• _Job item_
Reproduce every line of the data below word for word, keeping each line break where it falls.
◆ ◆ ◆
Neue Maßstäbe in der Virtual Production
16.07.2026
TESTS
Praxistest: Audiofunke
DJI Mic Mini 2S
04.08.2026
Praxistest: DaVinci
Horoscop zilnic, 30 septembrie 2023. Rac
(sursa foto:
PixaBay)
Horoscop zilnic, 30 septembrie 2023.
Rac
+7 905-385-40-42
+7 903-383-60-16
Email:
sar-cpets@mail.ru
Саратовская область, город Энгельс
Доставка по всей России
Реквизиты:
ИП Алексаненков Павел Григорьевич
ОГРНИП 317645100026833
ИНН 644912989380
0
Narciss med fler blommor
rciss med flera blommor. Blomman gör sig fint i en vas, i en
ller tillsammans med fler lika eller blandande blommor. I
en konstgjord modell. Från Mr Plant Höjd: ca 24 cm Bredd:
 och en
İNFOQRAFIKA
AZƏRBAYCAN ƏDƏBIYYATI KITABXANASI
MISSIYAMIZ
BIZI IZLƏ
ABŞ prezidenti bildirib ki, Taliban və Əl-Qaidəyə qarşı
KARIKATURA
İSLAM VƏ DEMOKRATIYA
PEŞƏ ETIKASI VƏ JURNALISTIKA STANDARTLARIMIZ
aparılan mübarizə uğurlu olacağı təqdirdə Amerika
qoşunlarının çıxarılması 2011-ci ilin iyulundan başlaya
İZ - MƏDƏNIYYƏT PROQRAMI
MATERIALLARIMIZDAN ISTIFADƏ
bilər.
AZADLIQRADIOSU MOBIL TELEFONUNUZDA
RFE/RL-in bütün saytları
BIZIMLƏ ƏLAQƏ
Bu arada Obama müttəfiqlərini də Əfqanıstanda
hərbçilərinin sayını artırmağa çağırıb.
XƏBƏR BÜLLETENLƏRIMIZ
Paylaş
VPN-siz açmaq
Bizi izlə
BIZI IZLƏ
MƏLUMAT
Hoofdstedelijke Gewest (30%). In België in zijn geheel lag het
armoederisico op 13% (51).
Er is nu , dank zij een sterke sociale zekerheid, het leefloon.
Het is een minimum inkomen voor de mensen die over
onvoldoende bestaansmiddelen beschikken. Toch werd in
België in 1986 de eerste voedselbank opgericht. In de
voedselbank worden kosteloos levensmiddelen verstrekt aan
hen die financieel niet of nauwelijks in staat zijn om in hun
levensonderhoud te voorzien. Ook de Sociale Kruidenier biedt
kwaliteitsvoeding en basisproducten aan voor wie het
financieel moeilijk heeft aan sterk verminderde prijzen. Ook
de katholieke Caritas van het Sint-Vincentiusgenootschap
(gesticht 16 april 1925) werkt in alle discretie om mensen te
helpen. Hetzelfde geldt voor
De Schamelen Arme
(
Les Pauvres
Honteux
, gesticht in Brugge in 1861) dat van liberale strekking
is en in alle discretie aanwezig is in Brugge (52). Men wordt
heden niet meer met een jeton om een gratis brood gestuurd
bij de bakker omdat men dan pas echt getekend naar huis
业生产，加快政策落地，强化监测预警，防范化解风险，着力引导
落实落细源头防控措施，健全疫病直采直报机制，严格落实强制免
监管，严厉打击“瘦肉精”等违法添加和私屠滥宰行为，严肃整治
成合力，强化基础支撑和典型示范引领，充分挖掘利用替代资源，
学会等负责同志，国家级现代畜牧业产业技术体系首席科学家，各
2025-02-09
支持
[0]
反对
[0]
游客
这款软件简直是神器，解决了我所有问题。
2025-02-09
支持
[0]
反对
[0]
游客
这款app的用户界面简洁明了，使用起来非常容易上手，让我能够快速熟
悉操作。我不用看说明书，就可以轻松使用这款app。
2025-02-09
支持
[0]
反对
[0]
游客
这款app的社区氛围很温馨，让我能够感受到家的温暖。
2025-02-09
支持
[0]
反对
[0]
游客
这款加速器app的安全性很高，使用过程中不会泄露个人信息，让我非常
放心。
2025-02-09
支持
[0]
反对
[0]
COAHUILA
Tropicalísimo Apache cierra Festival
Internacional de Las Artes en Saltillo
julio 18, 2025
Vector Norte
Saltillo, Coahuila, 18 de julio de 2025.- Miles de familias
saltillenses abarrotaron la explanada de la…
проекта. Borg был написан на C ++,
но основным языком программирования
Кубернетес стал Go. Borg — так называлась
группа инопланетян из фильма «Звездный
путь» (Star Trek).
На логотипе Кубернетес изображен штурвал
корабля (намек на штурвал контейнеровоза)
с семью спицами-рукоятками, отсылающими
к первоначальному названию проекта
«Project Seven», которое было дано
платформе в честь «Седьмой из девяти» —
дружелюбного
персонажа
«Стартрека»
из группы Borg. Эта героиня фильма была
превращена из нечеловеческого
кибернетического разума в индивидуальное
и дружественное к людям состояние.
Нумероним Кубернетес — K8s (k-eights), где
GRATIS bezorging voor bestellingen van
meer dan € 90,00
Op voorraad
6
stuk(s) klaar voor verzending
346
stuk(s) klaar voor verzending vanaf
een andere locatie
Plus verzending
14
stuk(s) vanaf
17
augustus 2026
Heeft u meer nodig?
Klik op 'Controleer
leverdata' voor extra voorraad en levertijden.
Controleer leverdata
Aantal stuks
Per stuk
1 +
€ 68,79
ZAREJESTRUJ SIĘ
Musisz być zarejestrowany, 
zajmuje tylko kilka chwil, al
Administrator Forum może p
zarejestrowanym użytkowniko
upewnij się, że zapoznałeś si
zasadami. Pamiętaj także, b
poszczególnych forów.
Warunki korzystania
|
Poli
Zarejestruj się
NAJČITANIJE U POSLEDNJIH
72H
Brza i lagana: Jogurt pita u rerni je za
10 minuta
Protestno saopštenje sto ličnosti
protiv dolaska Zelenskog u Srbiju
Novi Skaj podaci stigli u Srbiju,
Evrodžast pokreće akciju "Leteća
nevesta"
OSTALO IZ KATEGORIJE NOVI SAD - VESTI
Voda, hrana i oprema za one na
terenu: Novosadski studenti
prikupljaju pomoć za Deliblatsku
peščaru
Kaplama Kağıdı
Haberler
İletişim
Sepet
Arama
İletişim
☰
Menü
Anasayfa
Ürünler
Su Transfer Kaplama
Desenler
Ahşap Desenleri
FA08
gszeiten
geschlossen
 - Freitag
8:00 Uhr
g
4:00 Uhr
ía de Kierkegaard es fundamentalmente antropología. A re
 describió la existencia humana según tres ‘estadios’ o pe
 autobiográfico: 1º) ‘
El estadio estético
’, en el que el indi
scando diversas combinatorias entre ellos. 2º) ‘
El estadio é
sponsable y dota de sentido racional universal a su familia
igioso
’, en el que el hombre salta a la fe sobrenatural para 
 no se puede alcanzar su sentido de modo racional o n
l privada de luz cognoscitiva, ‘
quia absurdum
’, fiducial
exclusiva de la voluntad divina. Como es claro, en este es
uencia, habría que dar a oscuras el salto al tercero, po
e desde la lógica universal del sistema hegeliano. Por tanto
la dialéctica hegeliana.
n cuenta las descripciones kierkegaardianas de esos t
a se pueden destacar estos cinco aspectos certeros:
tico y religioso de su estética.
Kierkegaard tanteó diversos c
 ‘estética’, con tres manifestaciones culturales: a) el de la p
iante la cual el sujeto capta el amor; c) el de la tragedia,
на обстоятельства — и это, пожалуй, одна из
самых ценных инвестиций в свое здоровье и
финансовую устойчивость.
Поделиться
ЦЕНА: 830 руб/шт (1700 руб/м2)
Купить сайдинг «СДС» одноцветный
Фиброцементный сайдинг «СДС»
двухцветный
◆ ◆ ◆
• _Answer section_
Neue Maßstäbe in der Virtual Production
16.07.2026
TESTS
Praxistest: Audiofunke
DJI Mic Mini 2S
04.08.2026
Praxistest: DaVinci
Horoscop zilnic, 30 septembrie 2023. Rac
(sursa foto:
PixaBay)
Horoscop zilnic, 30 septembrie 2023.
Rac
+7 905-385-40-42
+7 903-383-60-16
Email:
sar-cpets@mail.ru
Саратовская область, город Энгельс
Доставка по всей России
Реквизиты:
ИП Алексаненков Павел Григорьевич
ОГРНИП 317645100026833
ИНН 644912989380
0
Narciss med fler blommor
rciss med flera blommor. Blomman gör sig fint i en vas, i en
ller tillsammans med fler lika eller blandande blommor. I
en konstgjord modell. Från Mr Plant Höjd: ca 24 cm Bredd:
 och en
İNFOQRAFIKA
AZƏRBAYCAN ƏDƏBIYYATI KITABXANASI
MISSIYAMIZ
BIZI IZLƏ
ABŞ prezidenti bildirib ki, Taliban və Əl-Qaidəyə qarşı
KARIKATURA
İSLAM VƏ DEMOKRATIYA
PEŞƏ ETIKASI VƏ JURNALISTIKA STANDARTLARIMIZ
aparılan mübarizə uğurlu olacağı təqdirdə Amerika
qoşunlarının çıxarılması 2011-ci ilin iyulundan başlaya
İZ - MƏDƏNIYYƏT PROQRAMI
MATERIALLARIMIZDAN ISTIFADƏ
bilər.
AZADLIQRADIOSU MOBIL TELEFONUNUZDA
RFE/RL-in bütün saytları
BIZIMLƏ ƏLAQƏ
Bu arada Obama müttəfiqlərini də Əfqanıstanda
hərbçilərinin sayını artırmağa çağırıb.
XƏBƏR BÜLLETENLƏRIMIZ
Paylaş
VPN-siz açmaq
Bizi izlə
BIZI IZLƏ
MƏLUMAT
Hoofdstedelijke Gewest (30%). In België in zijn geheel lag het
armoederisico op 13% (51).
Er is nu , dank zij een sterke sociale zekerheid, het leefloon.
Het is een minimum inkomen voor de mensen die over
onvoldoende bestaansmiddelen beschikken. Toch werd in
België in 1986 de eerste voedselbank opgericht. In de
voedselbank worden kosteloos levensmiddelen verstrekt aan
hen die financieel niet of nauwelijks in staat zijn om in hun
levensonderhoud te voorzien. Ook de Sociale Kruidenier biedt
kwaliteitsvoeding en basisproducten aan voor wie het
financieel moeilijk heeft aan sterk verminderde prijzen. Ook
de katholieke Caritas van het Sint-Vincentiusgenootschap
(gesticht 16 april 1925) werkt in alle discretie om mensen te
helpen. Hetzelfde geldt voor
De Schamelen Arme
(
Les Pauvres
Honteux
, gesticht in Brugge in 1861) dat van liberale strekking
is en in alle discretie aanwezig is in Brugge (52). Men wordt
heden niet meer met een jeton om een gratis brood gestuurd
bij de bakker omdat men dan pas echt getekend naar huis
业生产，加快政策落地，强化监测预警，防范化解风险，着力引导
落实落细源头防控措施，健全疫病直采直报机制，严格落实强制免
监管，严厉打击“瘦肉精”等违法添加和私屠滥宰行为，严肃整治
成合力，强化基础支撑和典型示范引领，充分挖掘利用替代资源，
学会等负责同志，国家级现代畜牧业产业技术体系首席科学家，各
2025-02-09
支持
[0]
反对
[0]
游客
这款软件简直是神器，解决了我所有问题。
2025-02-09
支持
[0]
反对
[0]
游客
这款app的用户界面简洁明了，使用起来非常容易上手，让我能够快速熟
悉操作。我不用看说明书，就可以轻松使用这款app。
2025-02-09
支持
[0]
反对
[0]
游客
这款app的社区氛围很温馨，让我能够感受到家的温暖。
2025-02-09
支持
[0]
反对
[0]
游客
这款加速器app的安全性很高，使用过程中不会泄露个人信息，让我非常
放心。
2025-02-09
支持
[0]
反对
[0]
COAHUILA
Tropicalísimo Apache cierra Festival
Internacional de Las Artes en Saltillo
julio 18, 2025
Vector Norte
Saltillo, Coahuila, 18 de julio de 2025.- Miles de familias
saltillenses abarrotaron la explanada de la…
проекта. Borg был написан на C ++,
но основным языком программирования
Кубернетес стал Go. Borg — так называлась
группа инопланетян из фильма «Звездный
путь» (Star Trek).
На логотипе Кубернетес изображен штурвал
корабля (намек на штурвал контейнеровоза)
с семью спицами-рукоятками, отсылающими
к первоначальному названию проекта
«Project Seven», которое было дано
платформе в честь «Седьмой из девяти» —
дружелюбного
персонажа
«Стартрека»
из группы Borg. Эта героиня фильма была
превращена из нечеловеческого
кибернетического разума в индивидуальное
и дружественное к людям состояние.
Нумероним Кубернетес — K8s (k-eights), где
GRATIS bezorging voor bestellingen van
meer dan € 90,00
Op voorraad
6
stuk(s) klaar voor verzending
346
stuk(s) klaar voor verzending vanaf
een andere locatie
Plus verzending
14
stuk(s) vanaf
17
augustus 2026
Heeft u meer nodig?
Klik op 'Controleer
leverdata' voor extra voorraad en levertijden.
Controleer leverdata
Aantal stuks
Per stuk
1 +
€ 68,79
ZAREJESTRUJ SIĘ
Musisz być zarejestrowany, 
zajmuje tylko kilka chwil, al
Administrator Forum może p
zarejestrowanym użytkowniko
upewnij się, że zapoznałeś si
zasadami. Pamiętaj także, b
poszczególnych forów.
Warunki korzystania
|
Poli
Zarejestruj się
NAJČITANIJE U POSLEDNJIH
72H
Brza i lagana: Jogurt pita u rerni je za
10 minuta
Protestno saopštenje sto ličnosti
protiv dolaska Zelenskog u Srbiju
Novi Skaj podaci stigli u Srbiju,
Evrodžast pokreće akciju "Leteća
nevesta"
OSTALO IZ KATEGORIJE NOVI SAD - VESTI
Voda, hrana i oprema za one na
terenu: Novosadski studenti
prikupljaju pomoć za Deliblatsku
peščaru
Kaplama Kağıdı
Haberler
İletişim
Sepet
Arama
İletişim
☰
Menü
Anasayfa
Ürünler
Su Transfer Kaplama
Desenler
Ahşap Desenleri
FA08
gszeiten
geschlossen
 - Freitag
8:00 Uhr
g
4:00 Uhr
ía de Kierkegaard es fundamentalmente antropología. A re
 describió la existencia humana según tres ‘estadios’ o pe
 autobiográfico: 1º) ‘
El estadio estético
’, en el que el indi
scando diversas combinatorias entre ellos. 2º) ‘
El estadio é
sponsable y dota de sentido racional universal a su familia
igioso
’, en el que el hombre salta a la fe sobrenatural para 
 no se puede alcanzar su sentido de modo racional o n
l privada de luz cognoscitiva, ‘
quia absurdum
’, fiducial
exclusiva de la voluntad divina. Como es claro, en este es
uencia, habría que dar a oscuras el salto al tercero, po
e desde la lógica universal del sistema hegeliano. Por tanto
la dialéctica hegeliana.
n cuenta las descripciones kierkegaardianas de esos t
a se pueden destacar estos cinco aspectos certeros:
tico y religioso de su estética.
Kierkegaard tanteó diversos c
 ‘estética’, con tres manifestaciones culturales: a) el de la p
iante la cual el sujeto capta el amor; c) el de la tragedia,
на обстоятельства — и это, пожалуй, одна из
самых ценных инвестиций в свое здоровье и
финансовую устойчивость.
Поделиться
ЦЕНА: 830 руб/шт (1700 руб/м2)
Купить сайдинг «СДС» одноцветный
Фиброцементный сайдинг «СДС»
двухцветный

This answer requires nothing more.